[Exercise prompt]:
Copy every line of the records below word for word, in the same order.

[Dataset rows]:
* START *
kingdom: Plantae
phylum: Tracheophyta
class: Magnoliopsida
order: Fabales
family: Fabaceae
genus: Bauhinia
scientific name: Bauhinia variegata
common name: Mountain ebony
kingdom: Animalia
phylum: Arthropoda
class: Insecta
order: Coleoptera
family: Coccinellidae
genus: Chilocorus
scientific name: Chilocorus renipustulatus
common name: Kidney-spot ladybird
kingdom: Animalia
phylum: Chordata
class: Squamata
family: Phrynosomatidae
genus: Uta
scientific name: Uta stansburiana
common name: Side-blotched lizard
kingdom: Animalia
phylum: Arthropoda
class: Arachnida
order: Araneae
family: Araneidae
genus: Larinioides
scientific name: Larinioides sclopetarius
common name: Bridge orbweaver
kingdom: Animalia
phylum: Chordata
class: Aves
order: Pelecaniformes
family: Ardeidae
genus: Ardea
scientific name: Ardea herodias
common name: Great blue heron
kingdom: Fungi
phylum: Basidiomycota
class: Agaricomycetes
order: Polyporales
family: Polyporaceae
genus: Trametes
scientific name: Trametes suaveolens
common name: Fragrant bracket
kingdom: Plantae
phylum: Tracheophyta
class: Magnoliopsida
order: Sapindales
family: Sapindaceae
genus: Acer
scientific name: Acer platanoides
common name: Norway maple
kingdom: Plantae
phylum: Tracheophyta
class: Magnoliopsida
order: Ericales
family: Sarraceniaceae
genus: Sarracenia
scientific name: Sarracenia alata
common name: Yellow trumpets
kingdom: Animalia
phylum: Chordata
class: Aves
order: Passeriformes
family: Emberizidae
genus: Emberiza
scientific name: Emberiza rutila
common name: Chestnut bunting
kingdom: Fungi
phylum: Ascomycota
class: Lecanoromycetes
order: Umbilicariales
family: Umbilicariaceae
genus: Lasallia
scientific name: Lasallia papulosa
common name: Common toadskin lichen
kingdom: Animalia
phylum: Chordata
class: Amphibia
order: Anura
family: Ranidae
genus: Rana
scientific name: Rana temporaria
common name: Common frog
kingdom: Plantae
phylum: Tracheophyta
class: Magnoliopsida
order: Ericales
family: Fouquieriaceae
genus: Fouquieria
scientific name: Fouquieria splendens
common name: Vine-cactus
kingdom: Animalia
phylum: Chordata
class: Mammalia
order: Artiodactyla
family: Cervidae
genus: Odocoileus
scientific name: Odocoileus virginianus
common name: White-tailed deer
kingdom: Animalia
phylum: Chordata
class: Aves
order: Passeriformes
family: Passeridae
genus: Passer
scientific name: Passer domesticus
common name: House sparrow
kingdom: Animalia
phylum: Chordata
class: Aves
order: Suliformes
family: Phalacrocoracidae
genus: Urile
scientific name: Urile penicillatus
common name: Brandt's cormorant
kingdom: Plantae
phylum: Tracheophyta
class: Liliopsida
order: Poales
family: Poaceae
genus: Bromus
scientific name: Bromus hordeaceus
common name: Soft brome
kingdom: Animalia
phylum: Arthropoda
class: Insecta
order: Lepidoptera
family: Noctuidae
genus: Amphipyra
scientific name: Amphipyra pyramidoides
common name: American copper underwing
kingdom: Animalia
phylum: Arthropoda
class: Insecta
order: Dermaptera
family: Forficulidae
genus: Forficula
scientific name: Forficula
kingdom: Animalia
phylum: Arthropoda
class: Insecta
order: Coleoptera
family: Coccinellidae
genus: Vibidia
* END *
[Worked solution]:
kingdom: Plantae
phylum: Tracheophyta
class: Magnoliopsida
order: Fabales
family: Fabaceae
genus: Bauhinia
scientific name: Bauhinia variegata
common name: Mountain ebony
kingdom: Animalia
phylum: Arthropoda
class: Insecta
order: Coleoptera
family: Coccinellidae
genus: Chilocorus
scientific name: Chilocorus renipustulatus
common name: Kidney-spot ladybird
kingdom: Animalia
phylum: Chordata
class: Squamata
family: Phrynosomatidae
genus: Uta
scientific name: Uta stansburiana
common name: Side-blotched lizard
kingdom: Animalia
phylum: Arthropoda
class: Arachnida
order: Araneae
family: Araneidae
genus: Larinioides
scientific name: Larinioides sclopetarius
common name: Bridge orbweaver
kingdom: Animalia
phylum: Chordata
class: Aves
order: Pelecaniformes
family: Ardeidae
genus: Ardea
scientific name: Ardea herodias
common name: Great blue heron
kingdom: Fungi
phylum: Basidiomycota
class: Agaricomycetes
order: Polyporales
family: Polyporaceae
genus: Trametes
scientific name: Trametes suaveolens
common name: Fragrant bracket
kingdom: Plantae
phylum: Tracheophyta
class: Magnoliopsida
order: Sapindales
family: Sapindaceae
genus: Acer
scientific name: Acer platanoides
common name: Norway maple
kingdom: Plantae
phylum: Tracheophyta
class: Magnoliopsida
order: Ericales
family: Sarraceniaceae
genus: Sarracenia
scientific name: Sarracenia alata
common name: Yellow trumpets
kingdom: Animalia
phylum: Chordata
class: Aves
order: Passeriformes
family: Emberizidae
genus: Emberiza
scientific name: Emberiza rutila
common name: Chestnut bunting
kingdom: Fungi
phylum: Ascomycota
class: Lecanoromycetes
order: Umbilicariales
family: Umbilicariaceae
genus: Lasallia
scientific name: Lasallia papulosa
common name: Common toadskin lichen
kingdom: Animalia
phylum: Chordata
class: Amphibia
order: Anura
family: Ranidae
genus: Rana
scientific name: Rana temporaria
common name: Common frog
kingdom: Plantae
phylum: Tracheophyta
class: Magnoliopsida
order: Ericales
family: Fouquieriaceae
genus: Fouquieria
scientific name: Fouquieria splendens
common name: Vine-cactus
kingdom: Animalia
phylum: Chordata
class: Mammalia
order: Artiodactyla
family: Cervidae
genus: Odocoileus
scientific name: Odocoileus virginianus
common name: White-tailed deer
kingdom: Animalia
phylum: Chordata
class: Aves
order: Passeriformes
family: Passeridae
genus: Passer
scientific name: Passer domesticus
common name: House sparrow
kingdom: Animalia
phylum: Chordata
class: Aves
order: Suliformes
family: Phalacrocoracidae
genus: Urile
scientific name: Urile penicillatus
common name: Brandt's cormorant
kingdom: Plantae
phylum: Tracheophyta
class: Liliopsida
order: Poales
family: Poaceae
genus: Bromus
scientific name: Bromus hordeaceus
common name: Soft brome
kingdom: Animalia
phylum: Arthropoda
class: Insecta
order: Lepidoptera
family: Noctuidae
genus: Amphipyra
scientific name: Amphipyra pyramidoides
common name: American copper underwing
kingdom: Animalia
phylum: Arthropoda
class: Insecta
order: Dermaptera
family: Forficulidae
genus: Forficula
scientific name: Forficula
kingdom: Animalia
phylum: Arthropoda
class: Insecta
order: Coleoptera
family: Coccinellidae
genus: Vibidia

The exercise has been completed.